Draco and His Absolute Revenge

Part 1: The Cunning Plan

by Werewindle

 

Draco cast a triple strength privacy spell around the bed-curtains all the while cursing Snape’s heartlessness. His own head of house sending him to class to be ridiculed! This was all Potter’s fault. Draco flicked his wand blasting the pillow at the foot of his bed apart. Feeling a calmer after the minor bit of destruction Draco closed his eyes and let out a slow breath.

Screw his homework, he decided, chocolate and revenge were what he needed tonight. Hanging over the side of his bed Draco pulled out the small chest from underneath. He fluffed his pillows and swished his wand at the enchanted globe over his bed. It was a light therapy ball and would slowly change colors to sooth him. It could also play music but Draco hadn’t figured out how to change it from the dreadfully boring meditation chanting.
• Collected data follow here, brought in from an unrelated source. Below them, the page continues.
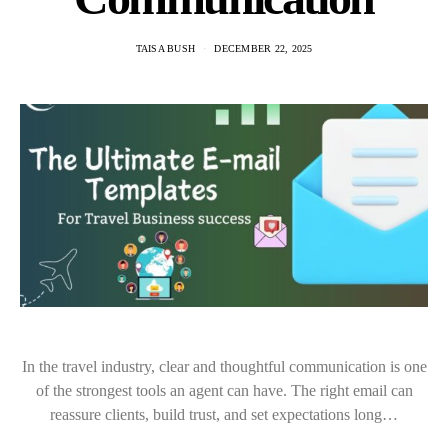
TAISA BUSH
DECEMBER 22, 2025
In the travel industry, clear and thoughtful communication is one
of the strongest tools an agent can have. The right email can
reassure clients, build trust, and set expectations long…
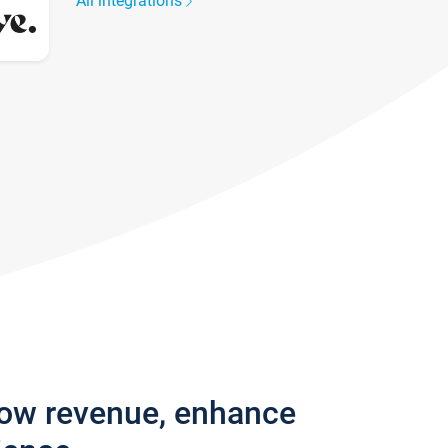
All integrations
row revenue, enhance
Draco placed his hand on the carved box lid and waited for the enchantment to recognize him. He heard the tumblers snick into place and spoke the disarming password, “Mars Rising.” Only after the slight red glow had faded did Draco remove his hand and flip open the box. Inside were his treasures, most of them were pretty ordinary things he didn’t want to share. The swirled Belgium chocolates, his favorite liquors, a bottle of rare Mandrinette Hibiscus bath oil... Then there were the things he didn’t want his classmates to find: blackmail packets, his jewelry, his specially made cosmetics, Rupert - his topsy-turvy dragon-phoenix...

But his most prized possessions were the most secret, ones his father would have been apoplectic over. His journal, of course. Draco set that aside next to the box of chocolates. A couple of muggle books, a House of Black Heir’s ring - not THE BLACK ring. That was undoubtedly in the bastard Potter‘s possession, everyone knew he was Cousin Sirius’ heir. Grandfather Titus’ Hephaestus blessed dagger and vambraces; Father would have sacrificed a hundred bulls to get his hands on them. Draco might have thought his Father ruled the world when he was younger but Draco wasn’t stupid.

He was shifting things aside to get the spell book at the bottom when uncovered his rather worn copy of SkyClad - Seekers in Henna. Draco tapped a fingertip against the cover thoughtfully. He could, of course, ruin Potter’s day-his week with a well timed hex. But Draco was going to suffer for several weeks and Potter should as well.

And, as the Gryffindor had pointed out, he was The Malfoy now. He could do as he wished and if people didn’t like it they could just take a long walk off a short pier.

Draco closed his lockbox and put it back under the bed. He snagged one of the chocolates before flipping to a blank page in his journal. He hummed as the treat melted on his tongue and set about making notes. His plan would need to be perfect if he wanted to over come not only Potter’s shining bloody luck but his freakishly observant watch dog, Granger. Everything had to plausible, more than that it had to be utterly probable.

It would be his most cunning plan yet!

TBC


A/N:
A topsy-turvy doll is basically two doll torsos sown together. Hold the doll one way and you have say a brunet. Flip the doll over, smooth the dress down and tada now you have a blonde doll. Draco’s would work by, I don’t know, pulling the tail and it would turn inside-out to reveal the opposite creature.

This is set in a world where Voldie is dead. But there are still DE lurking around, Luc was caught/imprisoned, Sirius has not yet been cleared and books 5-7 were a bad dream. Most of that is really just minor to the plot.